**Document section:**
┌──

Ensemble Judging for High-Stakes Decisions¶
Use multiple LLM judges with voting to increase reliability for critical evaluations.
The Scenario¶
You're building an automated screening system for job applications. These are high-stakes decisions that affect people's careers, so a single LLM's opinion isn't enough. You want multiple judges to evaluate each candidate, with final verdicts based on consensus.
What You'll Learn¶
- Configuring ensemble grading with
JudgeSpec - Understanding aggregation strategies (majority, weighted, unanimous, any)
- Interpreting
EnsembleEvaluationReportwith per-judge breakdowns - Measuring judge agreement with
mean_agreement
The Solution¶
Step 1: Define Your Rubric¶
Create criteria for evaluating job application responses:
from autorubric import Rubric
rubric = Rubric.from_dict([
{
"name": "relevant_experience",
"weight": 12.0,
"requirement": "Demonstrates relevant professional experience for the role"
},
{
"name": "clear_communication",
"weight": 8.0,
"requirement": "Communicates ideas clearly and professionally"
},
{
"name": "specific_examples",
"weight": 10.0,
"requirement": "Provides specific examples to support claims"
},
{
"name": "role_understanding",
"weight": 8.0,
"requirement": "Shows understanding of the role requirements"
},
{
"name": "red_flags",
"weight": -15.0,
"requirement": "Contains concerning statements (dishonesty, inappropriate content)"
}
])
Step 2: Configure Multiple Judges¶
Create an ensemble with different LLM providers:
from autorubric import LLMConfig
from autorubric.graders import CriterionGrader, JudgeSpec
grader = CriterionGrader(
judges=[
JudgeSpec(
llm_config=LLMConfig(model="openai/gpt-4.1"),
judge_id="gpt4",
weight=1.0 # Equal voting weight
),
JudgeSpec(
llm_config=LLMConfig(model="anthropic/claude-sonnet-4-5-20250929"),
judge_id="claude",
weight=1.0
),
JudgeSpec(
llm_config=LLMConfig(model="gemini/gemini-2.5-flash"),
judge_id="gemini",
weight=1.0
),
],
aggregation="majority", # Final verdict requires >50% agreement
)
Model Diversity
Using judges from different providers reduces the risk of shared biases. If all judges are from the same family (e.g., all GPT models), they may make correlated errors.
flowchart LR
S[Submission] --> J1[Judge 1]
S --> J2[Judge 2]
S --> J3[Judge 3]
J1 --> V1[Vote]
J2 --> V2[Vote]
J3 --> V3[Vote]
V1 --> A[Aggregation]
V2 --> A
V3 --> A
A --> F[Final Verdict]
subgraph Strategies
A
end
Step 3: Understand Aggregation Strategies¶
Choose how judge votes are combined:
# Majority: >50% must agree (default, good balance)
grader = CriterionGrader(judges=[...], aggregation="majority")
# Weighted: Votes weighted by judge weight
grader = CriterionGrader(judges=[...], aggregation="weighted")
# Unanimous: All judges must agree for MET (conservative)
grader = CriterionGrader(judges=[...], aggregation="unanimous")
# Any: Any judge voting MET results in MET (permissive)
grader = CriterionGrader(judges=[...], aggregation="any")

└──

Entries from a dataset

┌──

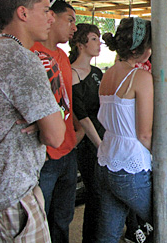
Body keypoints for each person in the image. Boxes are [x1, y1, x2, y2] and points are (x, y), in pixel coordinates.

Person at [0, 0, 65, 242]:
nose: (50, 17)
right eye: (45, 9)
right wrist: (45, 123)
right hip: (12, 199)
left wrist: (38, 122)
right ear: (22, 13)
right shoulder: (21, 60)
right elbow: (56, 135)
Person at [96, 17, 167, 243]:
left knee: (109, 234)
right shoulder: (140, 77)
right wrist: (165, 156)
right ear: (142, 49)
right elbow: (144, 134)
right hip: (130, 165)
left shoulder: (108, 74)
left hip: (106, 160)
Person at [31, 0, 84, 243]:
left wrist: (76, 133)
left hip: (67, 150)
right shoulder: (30, 53)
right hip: (44, 154)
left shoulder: (62, 56)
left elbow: (67, 103)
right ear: (50, 17)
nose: (74, 27)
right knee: (38, 218)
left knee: (63, 217)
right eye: (70, 20)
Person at [69, 23, 105, 243]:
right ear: (80, 44)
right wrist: (99, 144)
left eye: (99, 38)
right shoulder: (72, 74)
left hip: (103, 135)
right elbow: (82, 116)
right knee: (95, 193)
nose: (98, 43)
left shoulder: (97, 72)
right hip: (88, 141)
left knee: (103, 194)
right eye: (93, 38)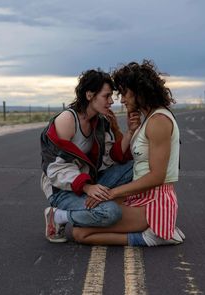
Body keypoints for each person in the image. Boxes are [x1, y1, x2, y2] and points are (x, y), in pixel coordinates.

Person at [70, 60, 185, 246]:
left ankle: (150, 237)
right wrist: (128, 130)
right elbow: (134, 160)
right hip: (141, 196)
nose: (121, 100)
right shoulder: (149, 119)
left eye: (124, 93)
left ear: (139, 92)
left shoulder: (159, 121)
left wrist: (113, 192)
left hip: (153, 202)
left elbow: (157, 176)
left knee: (80, 232)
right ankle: (155, 231)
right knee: (85, 217)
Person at [40, 69, 140, 242]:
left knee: (136, 166)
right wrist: (87, 188)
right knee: (111, 212)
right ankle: (57, 216)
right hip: (61, 188)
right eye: (106, 96)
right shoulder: (67, 120)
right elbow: (55, 167)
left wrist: (130, 133)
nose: (111, 102)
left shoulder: (100, 122)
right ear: (89, 95)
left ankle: (91, 209)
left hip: (89, 181)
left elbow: (111, 157)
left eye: (112, 97)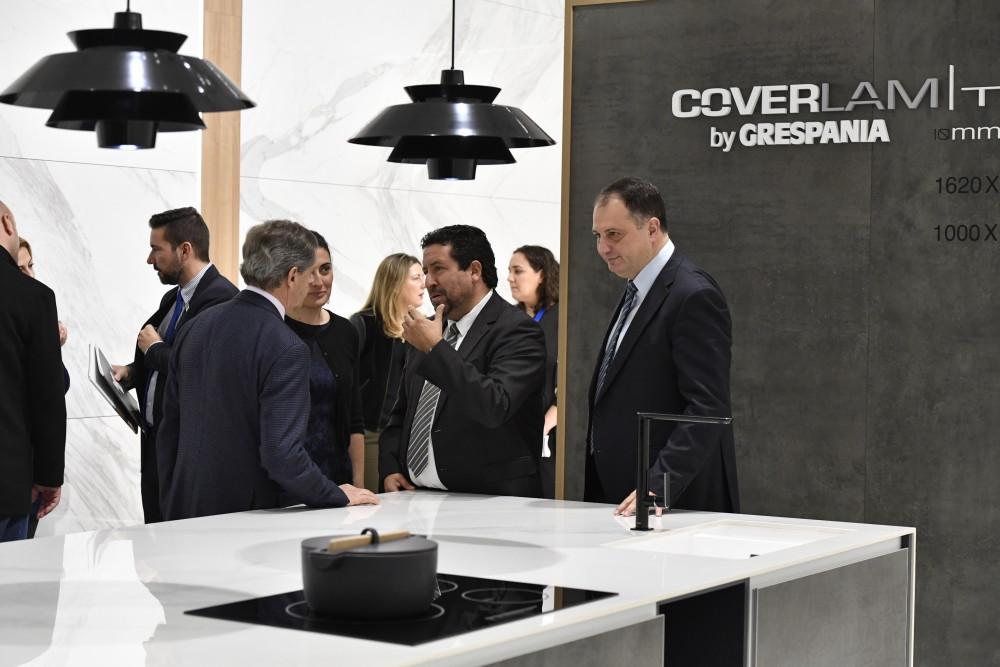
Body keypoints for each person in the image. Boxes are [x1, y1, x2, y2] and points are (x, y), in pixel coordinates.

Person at [156, 219, 378, 520]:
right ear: (292, 276)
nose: (313, 283)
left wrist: (172, 503)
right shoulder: (286, 345)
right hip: (251, 518)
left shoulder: (195, 326)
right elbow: (282, 455)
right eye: (309, 274)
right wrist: (336, 494)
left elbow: (169, 431)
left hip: (188, 508)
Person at [587, 176, 739, 514]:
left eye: (614, 235)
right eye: (598, 236)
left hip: (674, 503)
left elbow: (708, 407)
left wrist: (659, 484)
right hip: (626, 497)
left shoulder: (693, 294)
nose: (603, 248)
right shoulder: (637, 287)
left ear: (652, 228)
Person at [380, 225, 547, 497]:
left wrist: (435, 348)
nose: (429, 281)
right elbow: (401, 412)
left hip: (490, 501)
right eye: (425, 271)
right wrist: (389, 467)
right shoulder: (427, 328)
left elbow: (495, 405)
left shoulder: (517, 330)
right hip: (416, 496)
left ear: (474, 271)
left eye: (438, 269)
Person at [111, 207, 238, 524]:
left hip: (187, 456)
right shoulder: (173, 299)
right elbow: (166, 360)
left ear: (185, 250)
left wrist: (154, 349)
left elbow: (201, 370)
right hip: (156, 448)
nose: (149, 259)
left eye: (156, 249)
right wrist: (132, 372)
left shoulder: (223, 300)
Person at [0, 200, 66, 542]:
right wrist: (50, 476)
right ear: (7, 223)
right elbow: (47, 399)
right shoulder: (32, 297)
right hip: (7, 488)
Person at [285, 231, 365, 488]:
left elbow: (354, 417)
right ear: (290, 276)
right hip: (285, 482)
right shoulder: (272, 329)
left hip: (338, 479)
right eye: (308, 272)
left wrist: (359, 483)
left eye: (325, 269)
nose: (319, 281)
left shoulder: (345, 331)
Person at [350, 253, 424, 490]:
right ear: (395, 282)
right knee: (373, 502)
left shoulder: (422, 328)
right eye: (416, 277)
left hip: (409, 439)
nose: (424, 284)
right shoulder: (363, 324)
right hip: (370, 435)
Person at [17, 236, 71, 538]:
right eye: (19, 268)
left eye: (31, 265)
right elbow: (50, 389)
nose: (29, 275)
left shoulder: (32, 311)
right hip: (20, 472)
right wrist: (49, 349)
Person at [507, 245, 560, 498]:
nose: (510, 278)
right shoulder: (509, 318)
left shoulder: (563, 317)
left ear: (542, 274)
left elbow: (574, 379)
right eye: (509, 271)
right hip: (510, 433)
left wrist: (546, 423)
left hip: (549, 436)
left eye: (518, 271)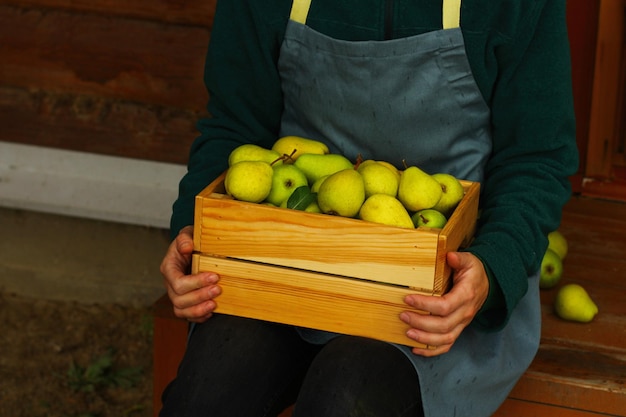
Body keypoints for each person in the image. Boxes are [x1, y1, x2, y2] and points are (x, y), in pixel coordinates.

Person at [159, 0, 579, 416]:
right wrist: (193, 237)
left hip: (435, 295)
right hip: (283, 264)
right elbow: (235, 127)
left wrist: (491, 268)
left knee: (348, 396)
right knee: (206, 393)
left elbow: (536, 158)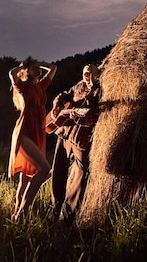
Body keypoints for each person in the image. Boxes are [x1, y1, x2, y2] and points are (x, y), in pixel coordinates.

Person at [49, 64, 101, 225]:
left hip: (81, 139)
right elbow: (64, 95)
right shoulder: (79, 86)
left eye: (90, 73)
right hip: (64, 134)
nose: (87, 76)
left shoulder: (100, 90)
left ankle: (66, 218)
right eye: (85, 73)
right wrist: (56, 106)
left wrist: (78, 117)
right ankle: (54, 209)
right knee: (58, 171)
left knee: (79, 178)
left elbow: (95, 115)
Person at [8, 57, 57, 221]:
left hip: (38, 132)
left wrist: (38, 63)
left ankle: (15, 212)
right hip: (24, 131)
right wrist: (24, 66)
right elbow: (11, 73)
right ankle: (22, 214)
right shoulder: (22, 86)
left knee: (26, 178)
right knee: (45, 170)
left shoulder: (41, 85)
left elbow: (53, 67)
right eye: (35, 69)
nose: (39, 71)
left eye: (39, 69)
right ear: (27, 72)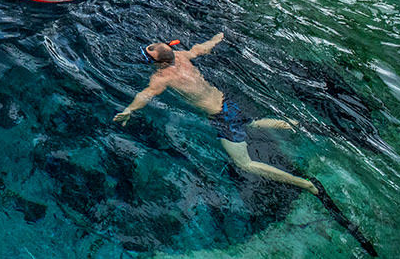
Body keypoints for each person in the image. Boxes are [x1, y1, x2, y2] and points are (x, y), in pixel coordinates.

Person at [114, 33, 319, 194]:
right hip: (228, 101)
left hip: (222, 118)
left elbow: (145, 95)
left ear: (160, 62)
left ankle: (303, 183)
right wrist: (217, 37)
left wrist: (128, 110)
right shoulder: (183, 56)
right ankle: (297, 125)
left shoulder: (162, 78)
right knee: (252, 123)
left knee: (245, 164)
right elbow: (201, 48)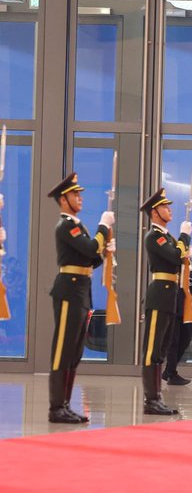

└──

**Requirement A:**
In the ensemble judging tutorial, what weight does the rubric assign to the "red_flags" criterion?
**Requirement B:**
Write what comes next in the ensemble judging tutorial, picking up after its last line.
These entries have no connection to the text on ensemble judging.

**Response A:**
-15.0

**Response B:**
| Strategy | MET Condition | Best For |
|---|---|---|
majority |
>50% vote MET | General use, balanced |
weighted |
Weighted sum favors MET | Expert judges with different reliability |
unanimous |
All vote MET | High-stakes, avoid false positives |
any |
Any votes MET | Recall-focused, catch all positives |
Step 4: Grade and Examine Results¶
The EnsembleEvaluationReport includes per-judge details:
import asyncio
query = "Why are you interested in this Senior Software Engineer position?"
candidate_response = """
I've been a software engineer for 8 years, most recently leading a team
at TechCorp where we rebuilt the payment processing system handling $2M
daily transactions. I reduced processing latency by 40% through query
optimization and caching strategies.
I'm excited about this role because your focus on scalable systems aligns
with my experience. I particularly enjoyed reading about your migration
to microservices in your engineering blog.
"""
async def main():
result = await rubric.grade(
to_grade=candidate_response,
grader=grader,
query=query,
)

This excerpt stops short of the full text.